Inescapable consequences hang over the series. While the series' "Red Faction" opening sequence amps up the chest pounding quick draw action, the closing theme, Edison's "Don't Look Behind", denounces it. It's a splash of cold water to end each episode, with haunting strings accompanying Revy solemnly trudging into the surf, casting of her gear, pistols and boots. As the tide catches these objects, cymbals clash. Revy turns around with shot gun held up and murderous intent plain on her face.

Revy puts a positive spin on this. Suggesting that her wildness is victory over a tragic background. She's just embraced that she could have died and that she could die any day. Yet, the mirror inverse of the ending's shattered resignation is one of the series most haunting moments. Away from Roanapur, she bonds with some bb gun armed suburban boys. After showing off her sharpshooting for her temporary compatriots, she shows them how to play dead. The manner in which she mimics life draining from her muscles and mock sheds her mortal coil spells out the story of a character who is uncomfortably cozy with death.
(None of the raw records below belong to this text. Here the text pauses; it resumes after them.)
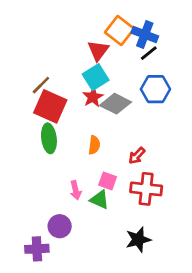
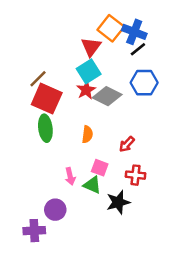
red cross: (146, 189) -> (135, 175), size x0.7
black star: (138, 240) -> (118, 202), moved

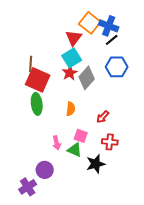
brown line: (38, 79) -> (31, 64), turned -42
gray diamond: (107, 96) -> (87, 78), turned -75
purple cross: (34, 231) -> (28, 187), turned -30

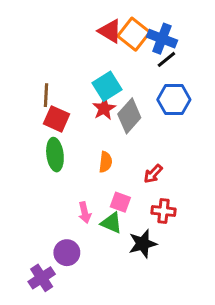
red triangle: (74, 38) -> (110, 31), moved, turned -36
red square: (38, 80) -> (56, 119), size x0.7

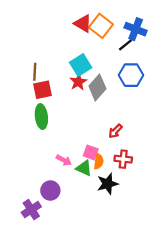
blue cross: (162, 39) -> (136, 29), moved
red square: (56, 119) -> (43, 90), turned -36
orange semicircle: (106, 162) -> (99, 161), moved
pink arrow: (85, 213) -> (64, 160), turned -48

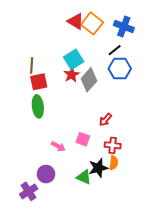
black line: (125, 45) -> (115, 50), moved
orange semicircle: (99, 161) -> (114, 163), moved
green triangle: (84, 168) -> (84, 177), moved

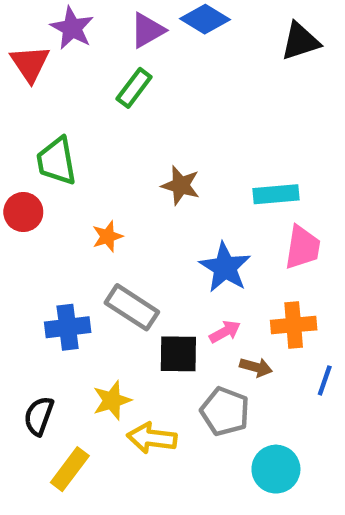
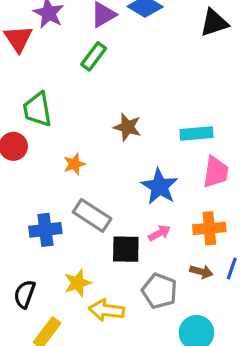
brown arrow: (256, 367) -> (201, 272), moved

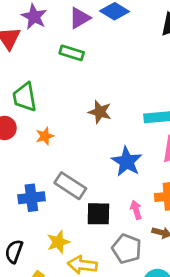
green rectangle: (94, 56) -> (72, 53), turned 70
orange star: (74, 164) -> (45, 136), moved
pink arrow: (160, 233) -> (136, 210), moved, turned -78

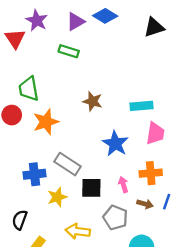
orange star: (45, 136) -> (46, 122), size x1.6
yellow star: (58, 242) -> (57, 197), moved

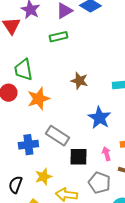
green rectangle: (69, 51) -> (58, 37), turned -30
yellow star: (57, 197) -> (43, 177), moved

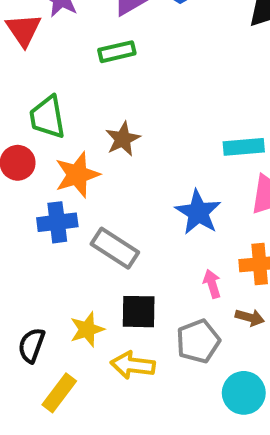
brown star: (79, 81) -> (123, 139), moved, turned 30
blue cross: (28, 145) -> (57, 222), moved
black square: (78, 157) -> (139, 312), moved
gray pentagon: (99, 183) -> (198, 341), turned 30

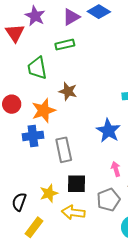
green trapezoid: (47, 117) -> (37, 68), moved
brown star: (123, 139) -> (68, 91), turned -30
gray rectangle: (115, 248) -> (64, 150), turned 45

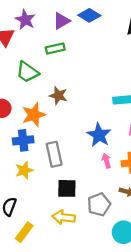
green trapezoid: (37, 68) -> (27, 72), turned -45
pink arrow: (116, 169) -> (106, 161), moved
yellow star: (49, 193) -> (24, 170), moved

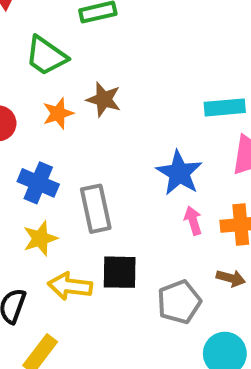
orange star: (34, 115) -> (58, 113), moved, size x0.7
blue cross: (23, 140) -> (38, 183), turned 30
yellow arrow: (64, 217) -> (70, 286), moved

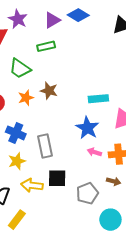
cyan rectangle: (225, 107) -> (98, 99), moved
pink arrow: (193, 221) -> (94, 152), turned -56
Roanapur life is a tooth and claw existential where every likelihood is that a career with be capped by a grizzly death. Alternatively, the alienation and accepted personal assaults of what could be thoughts of as the more civilized world is not necessarily a healthier state of being. Nor is the world of schools and offices divorced from the violence caused by proxy. The issue is more complex in that the series is evasive about the exact causes and effects applied to the characters. The anime tradition often treats mystery as a curtain, temporarily obscuring the pivotal event shaping the character. Black Lagoon takes character history revelation from an angle of familiarity, but not intimacy. Akin to what one might know concerning a classmate or co-worker, a general sense of origin and a few essential details are shared, but the real skeletons in the closet and substantial background are kept behind closed doors. While the characters are far from men with no names, they are afforded a degree of privacy. When Revy gives Rock a sketchy account of her background, how she grew up rough in New York city, culminating in a beating at the hands of a police officer, she both leaves out the salacious details and informs Rock that if he betrays her with this information, she'll kill him. Even with minor characters, the anime leaves the space for ambiguity in which, if the viewer chooses, they can ponder the existential paths that created these characters.

Threading the reality of its characters with the bombastic nature of its action, Black Lagoon is unmistakably anime, and unmistakably casting an eye to North America. The boundary that the series pushes is how well it balances the two ambitions. If the future of coproductions is more smartly thrilling action series, anime fans should have something to embrace.